## Source material
======
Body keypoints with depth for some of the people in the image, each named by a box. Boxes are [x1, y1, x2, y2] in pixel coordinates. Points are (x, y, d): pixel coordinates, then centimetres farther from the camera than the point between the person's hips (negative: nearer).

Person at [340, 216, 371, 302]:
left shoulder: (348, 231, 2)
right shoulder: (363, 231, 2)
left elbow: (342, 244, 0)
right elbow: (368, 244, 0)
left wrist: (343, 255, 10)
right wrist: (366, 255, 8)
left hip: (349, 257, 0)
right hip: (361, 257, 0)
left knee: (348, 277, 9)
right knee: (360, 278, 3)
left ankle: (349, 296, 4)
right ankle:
======
## Exercise aim
Reproduce the listing above line for line, leaving every word, number, and punctuation mark unchanged.

## Task result
Body keypoints with depth for some of the people in the image, each named by a box. Boxes are [x1, y1, x2, y2] in pixel coordinates. Points are (x, y, d): pixel coordinates, then centimetres farther from the camera than the point between the person's hips (negative: nearer).

Person at [340, 216, 371, 302]:
left shoulder: (348, 231, 2)
right shoulder: (363, 231, 2)
left elbow: (342, 244, 0)
right elbow: (368, 244, 0)
left wrist: (343, 255, 10)
right wrist: (366, 255, 8)
left hip: (349, 257, 0)
right hip: (361, 257, 0)
left knee: (348, 277, 9)
right knee: (360, 278, 3)
left ankle: (349, 296, 4)
right ankle:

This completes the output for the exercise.